Etant donné le chiffre de croissance du premier trimestre 2022, une croissance trimestrielle autour de 0,3-0,4 % au cours des trois trimestres suivants serait compatible avec une croissance annuelle à 2,1 %[8]. Les indicateurs conjoncturels pour les mois d’avril à juin confirment un ralentissement de l’activité américaine dans un contexte d’inflation toujours aussi élevée. Les chiffres mensuels de consommation des ménages suggèrent déjà un ralentissement puisqu’elle a progressé en avril (+0,3 %) mais reculé en mai (-0,4 %). De nouveau, ces performances restent tirées par l’évolution des achats de biens durables qui ont atteint un pic en mars 2021 et baissé de 5,6 % depuis (graphique 2). Du côté des enquêtes de confiance auprès des entreprises, le ralentissement est confirmé mais les niveaux se situent toujours au-dessus des moyennes de long terme. Par ailleurs, la production industrielle a continué à augmenter en avril et mai. Enfin du côté de l’emploi et du chômage, les chiffres pour le mois de juin permettent d’avoir une vision complète du deuxième trimestre. Le taux de chômage stagne à 3,6 % après avoir baissé de plus de 11 points entre avril 2020 et mars 2022. Quant à l’emploi, il a progressé en moyenne par rapport au premier trimestre mais le niveau de juin 2022 est inférieur à celui de mars. Ces éléments plaident donc pour une croissance modérée, voire négative notamment si la contribution du commerce extérieur est de nouveau négative. Pour autant, il s’agirait au pire d’une récession technique[9].

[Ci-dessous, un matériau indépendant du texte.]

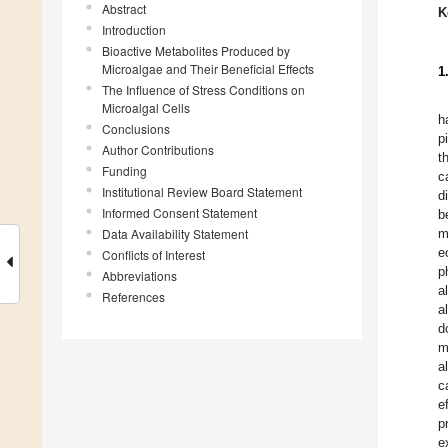
Abstract
K
Introduction
Bioactive Metabolites Produced by
Microalgae and Their Beneficial Effects
1
The Influence of Stress Conditions on
Microalgal Cells
h
Conclusions
p
Author Contributions
t
Funding
c
Institutional Review Board Statement
d
Informed Consent Statement
b
Data Availability Statement
m
e
Conflicts of Interest
p
Abbreviations
a
References
a
d
m
a
c
e
p
e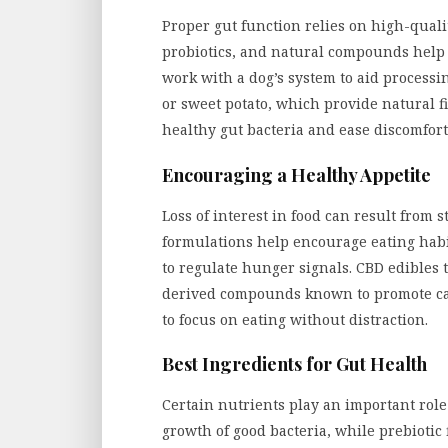
Proper gut function relies on high-quali
probiotics, and natural compounds help m
work with a dog’s system to aid process
or sweet potato, which provide natural 
healthy gut bacteria and ease discomfort
Encouraging a Healthy Appetite
Loss of interest in food can result from s
formulations help encourage eating habit
to regulate hunger signals. CBD edibles
derived compounds known to promote calm
to focus on eating without distraction.
Best Ingredients for Gut Health
Certain nutrients play an important role
growth of good bacteria, while prebiotic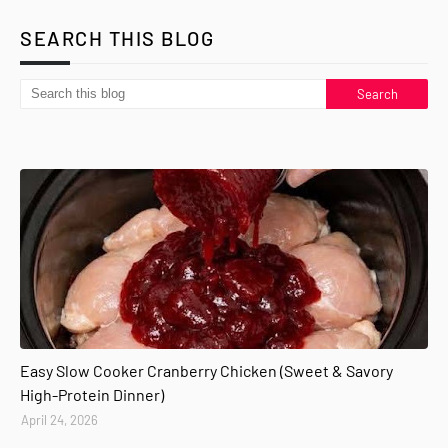
SEARCH THIS BLOG
Easy Slow Cooker Cranberry Chicken (Sweet & Savory
High-Protein Dinner)
April 24, 2026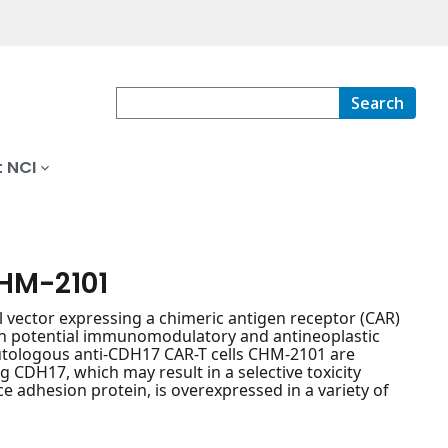
Search
 NCI
CHM-2101
l vector expressing a chimeric antigen receptor (CAR)
ith potential immunomodulatory and antineoplastic
e autologous anti-CDH17 CAR-T cells CHM-2101 are
g CDH17, which may result in a selective toxicity
ce adhesion protein, is overexpressed in a variety of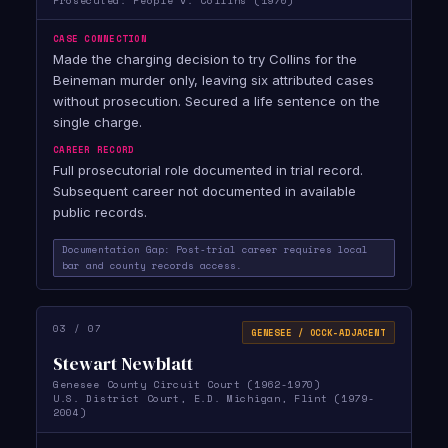
Prosecuted: People v. Collins (1970)
CASE CONNECTION
Made the charging decision to try Collins for the
Beineman murder only, leaving six attributed cases
without prosecution. Secured a life sentence on the
single charge.
CAREER RECORD
Full prosecutorial role documented in trial record.
Subsequent career not documented in available
public records.
Documentation Gap: Post-trial career requires local
bar and county records access.
03 / 07
GENESEE / OCCK-ADJACENT
Stewart Newblatt
Genesee County Circuit Court (1962-1970)
U.S. District Court, E.D. Michigan, Flint (1979-
2004)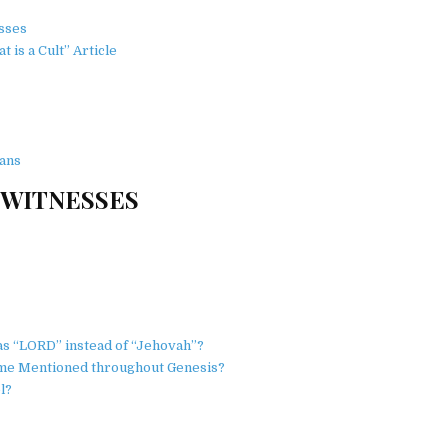
esses
is a Cult” Article
ans
 WITNESSES
s “LORD” instead of “Jehovah”?
ame Mentioned throughout Genesis?
l?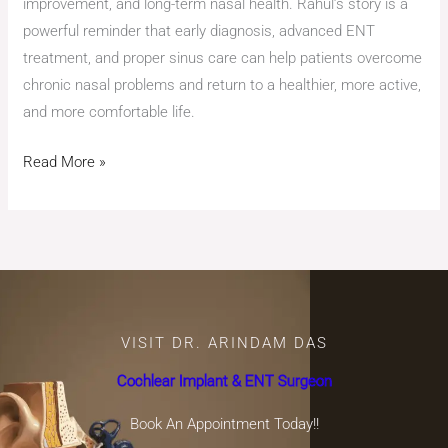
improvement, and long-term nasal health. Rahul’s story is a
powerful reminder that early diagnosis, advanced ENT
treatment, and proper sinus care can help patients overcome
chronic nasal problems and return to a healthier, more active,
and more comfortable life.
Read More »
VISIT DR. ARINDAM DAS
Cochlear Implant & ENT Surgeon
Book An Appointment Today!!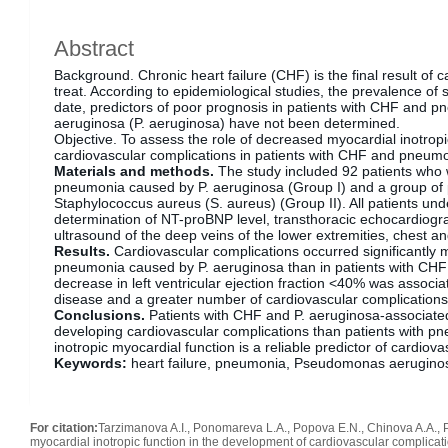
Abstract
Background. Chronic heart failure (CHF) is the final result of ca
treat. According to epidemiological studies, the prevalence of
date, predictors of poor prognosis in patients with CHF an
aeruginosa (P. aeruginosa) have not been determined.
Objective. To assess the role of decreased myocardial inotropi
cardiovascular complications in patients with CHF and pneum
Materials and methods.
The study included 92 patients who w
pneumonia caused by P. aeruginosa (Group I) and a group of
Staphylococcus aureus (S. aureus) (Group II). All patients und
determination of NT-proBNP level, transthoracic echocardiogr
ultrasound of the deep veins of the lower extremities, chest 
Results.
Cardiovascular complications occurred significantly 
pneumonia caused by P. aeruginosa than in patients with CH
decrease in left ventricular ejection fraction <40% was associ
disease and a greater number of cardiovascular complication
Conclusions.
Patients with CHF and P. aeruginosa-associated
developing cardiovascular complications than patients with 
inotropic myocardial function is a reliable predictor of cardiov
Keywords:
heart failure, pneumonia, Pseudomonas aerugino
For citation:
Tarzimanova A.I., Ponomareva L.A., Popova E.N., Chinova A.A., 
myocardial inotropic function in the development of cardiovascular complicatio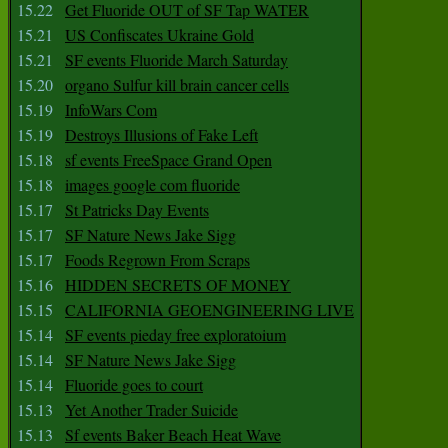
15.22
Get Fluoride OUT of SF Tap WATER
15.21
US Confiscates Ukraine Gold
15.21
SF events Fluoride March Saturday
15.20
organo Sulfur kill brain cancer cells
15.19
InfoWars Com
15.19
Destroys Illusions of Fake Left
15.18
sf events FreeSpace Grand Open
15.18
images google com fluoride
15.17
St Patricks Day Events
15.17
SF Nature News Jake Sigg
15.17
Foods Regrown From Scraps
15.16
HIDDEN SECRETS OF MONEY
15.15
CALIFORNIA GEOENGINEERING LIVE
15.14
SF events pieday free exploratoium
15.14
SF Nature News Jake Sigg
15.14
Fluoride goes to court
15.13
Yet Another Trader Suicide
15.13
Sf events Baker Beach Heat Wave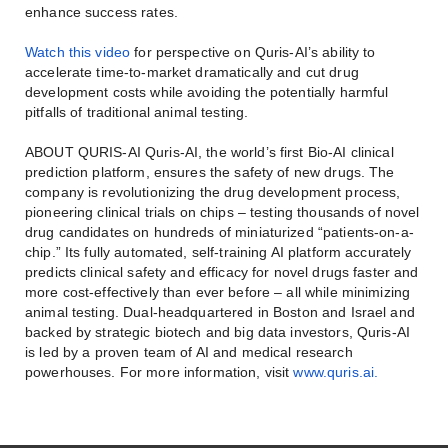
enhance success rates.
Watch this video
for perspective on Quris-AI’s ability to
accelerate time-to-market dramatically and cut drug
development costs while avoiding the potentially harmful
pitfalls of traditional animal testing.
ABOUT QURIS-AI Quris-AI, the world’s first Bio-AI clinical
prediction platform, ensures the safety of new drugs. The
company is revolutionizing the drug development process,
pioneering clinical trials on chips – testing thousands of novel
drug candidates on hundreds of miniaturized “patients-on-a-
chip.” Its fully automated, self-training AI platform accurately
predicts clinical safety and efficacy for novel drugs faster and
more cost-effectively than ever before – all while minimizing
animal testing. Dual-headquartered in Boston and Israel and
backed by strategic biotech and big data investors, Quris-AI
is led by a proven team of AI and medical research
powerhouses. For more information, visit
www.quris.ai.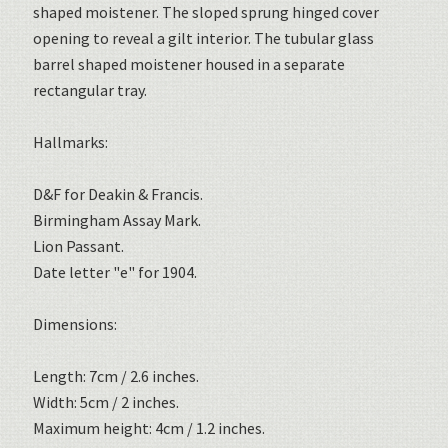
shaped moistener. The sloped sprung hinged cover
opening to reveal a gilt interior. The tubular glass
barrel shaped moistener housed in a separate
rectangular tray.
Hallmarks:
D&F for Deakin & Francis.
Birmingham Assay Mark.
Lion Passant.
Date letter "e" for 1904.
Dimensions:
Length: 7cm / 2.6 inches.
Width: 5cm / 2 inches.
Maximum height: 4cm / 1.2 inches.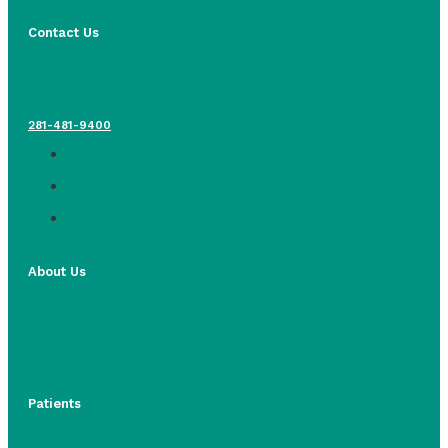
Contact Us
281-481-9400
About Us
Patients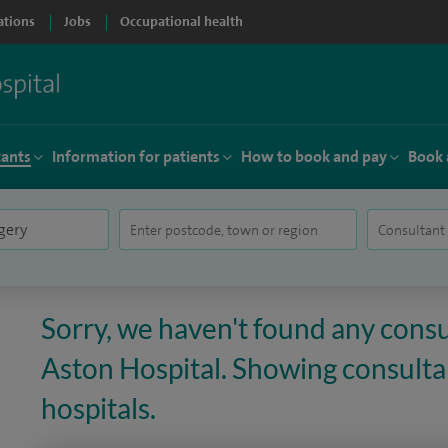
ations
Jobs
Occupational health
tants
Information for patients
How to book and pay
Book 
Sorry, we haven't found any consul
Aston Hospital. Showing consultan
hospitals.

[1] Voir « L’économie mondiale sous le(s) choc(s) », Revue de l’OFCE, n° 177, pour une analyse détaillée.
[2] La FBCF totale augmentait quant à elle de 7,7 %.
[3] Voir « Europe / États-Unis, comment les politiques budgétaires ont-elles soutenu les revenus ? », OFCE le Blog, 26 octobre 2020.
[4] La Chine faisait figure d’exception notable du fait de la stratégie « zéro Covid » se traduisant par des confinements locaux.
[5] Une revue récente de la littérature suggère effectivement que la hausse du prix du pétrole réduit la consommation des ménages et l’investissement. Voir A. M. Herrera, M. B. Karaki & S. K. Rangaraju, 2019, « Oil price shocks and US economic activity », Energy policy, n° 129, pp. 89-99.
[6] Voir le Tableau 3 page 32 de « L’économie mondiale sous le(s) choc(s) », Op. cit.
[7] L’estimation de l’effet de la politique budgétaire reflète la révision de l’impulsion par rapport au scénario envisagé en octobre 2021. L’impulsion budgétaire est négative en raison de la fin des nombreuses mesures exceptionnelles mises en œuvre pour faire face à la crise sanitaire. La révision tient surtout à l’analyse des mesures incluses dans le budget 2022 par l’administration Biden.
[8] Les performances du premier trimestre peuvent déjà en partie capter l’impact des différents chocs.
[9] On parle de récession technique lorsque le PIB recule sur deux trimestres consécutifs. La récession dépend cependant d’un ensemble d’indicateurs.